A coded message detailing the Leviathan’s launch destination and instructions for how to approach.

It’s a noisy business. Each imprinted key causes a sharp snapping sound to emanate from the machine when I press it. Thankfully, the Leviathan is loud tonight, groaning metal and clangs and knocks with every swell and dip. Brother Callum remains slumped in his seat, in a deep slumber. After I have quickly, carefully punched in the sequence, I find the orange TRANSMIT key just where Adolphine said it would be. I strike it.

And with a muted ticking, the message is sent into the world. And perhaps our salvation. A way for us all to survive.

To not drown in these icy depths.

I look over to find Brother Callum slumped in the exact same position, snoring softly. He’ll get in trouble if he’s found sleeping on his watch. But not as much trouble as he would get in if Ex-Oh Goines found me in here with him.

Quietly as I can, I stand, I turn the tuning dial back to the channel he had been scanning when I first came in. Switch off the teletype machine, covering it.
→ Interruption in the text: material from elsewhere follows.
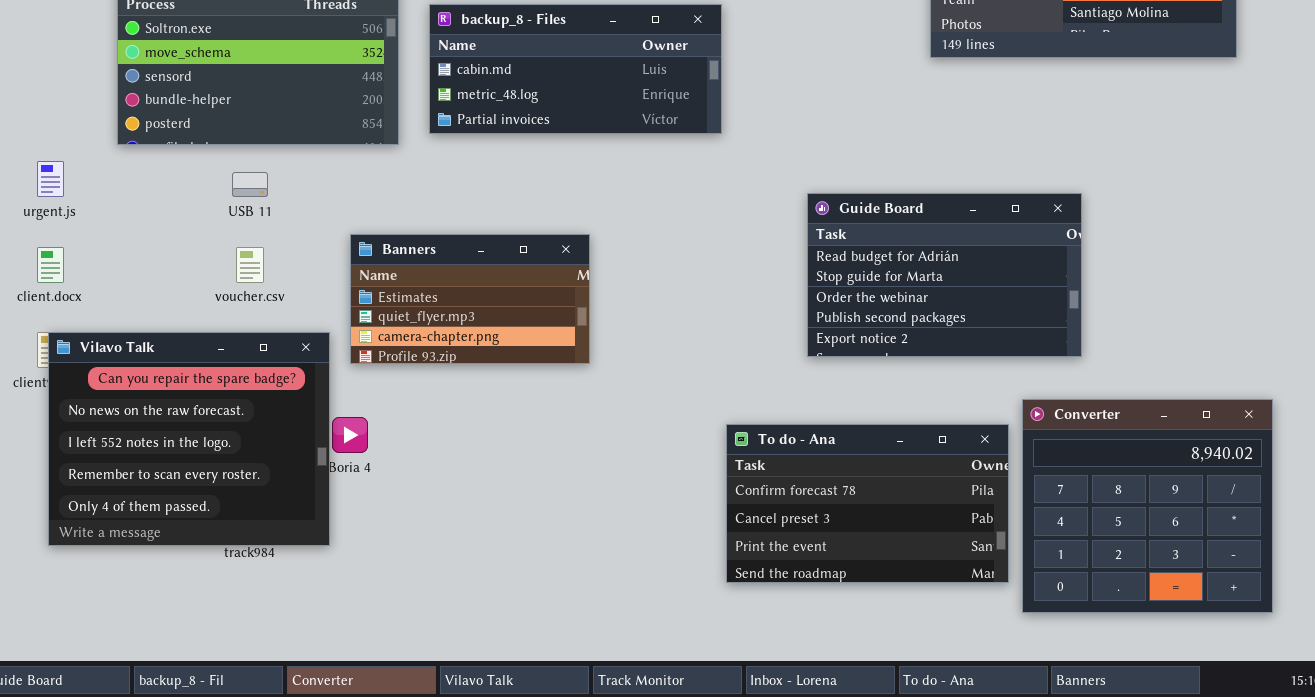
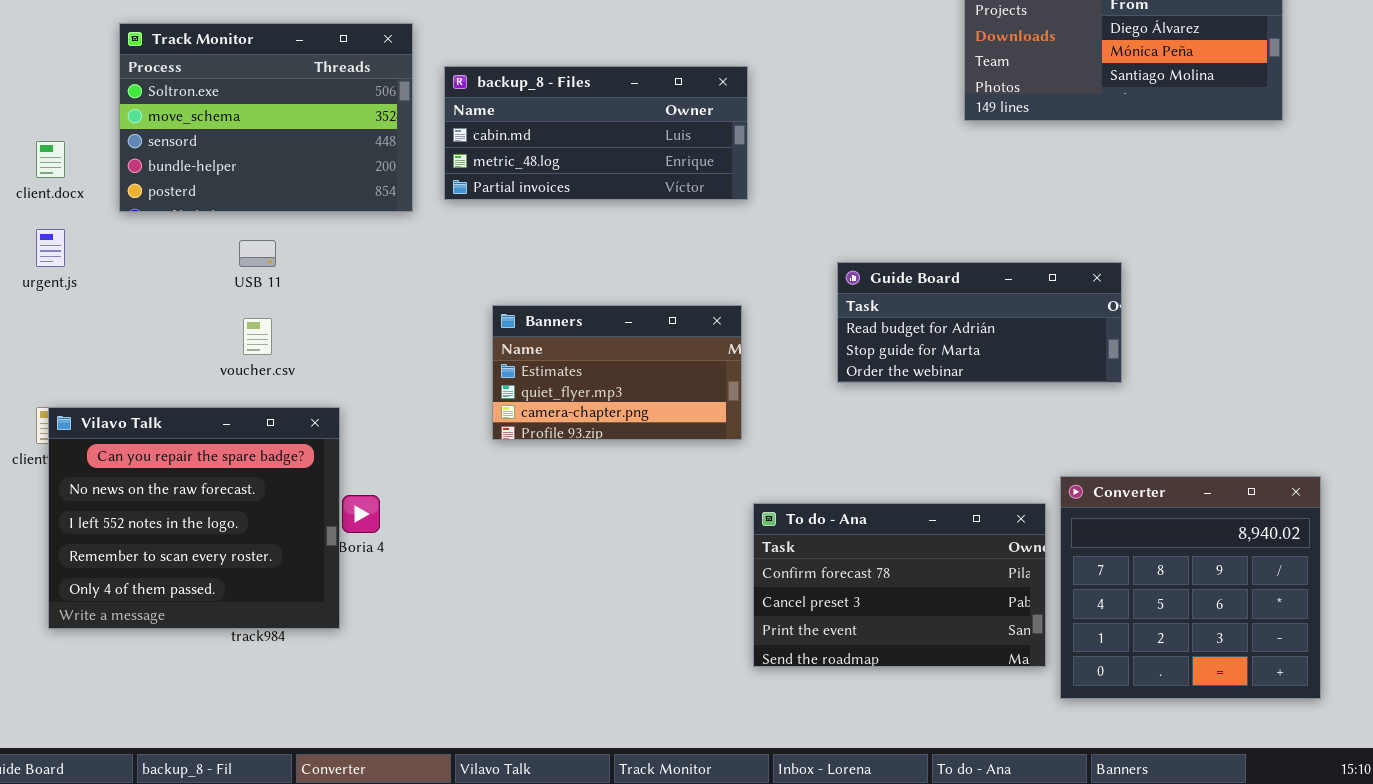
Guide Board: [807,193,1082,357] -> [837,262,1122,383], resized
Banners: [350,234,590,364] -> [492,305,742,440], moved
client.docx: [37,247,64,283] -> [36,141,65,178], moved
I’m about to leave when I hear the crackling voice speaking through the headphones.

I should leave now. The corridor is empty. No one will see me slip out. But the temptation is too great.

I put one side of the headset over my ear.

It’s a man speaking. English. Though, the reception is especially fuzzy. More so than the channel that was broadcasting the music.

“—ations are underway for Prime Minister Aldeway… formally surrender CPN forces to… Liánméng navy after the utter defeat of the… tion fleet in the battle for Subic Bay… not yet clear whether the Northern Protectorate… comply with Minister Aldeway’s plea for peace… end to war. Word has not yet come from Guam…”

The report is swallowed, disappears in the din.

When I remove the headset, I hear a sharp intake of breath from behind me.

There, standing just outside the half-opened door, Ephraim. Lips drawn tight. Expression inscrutable.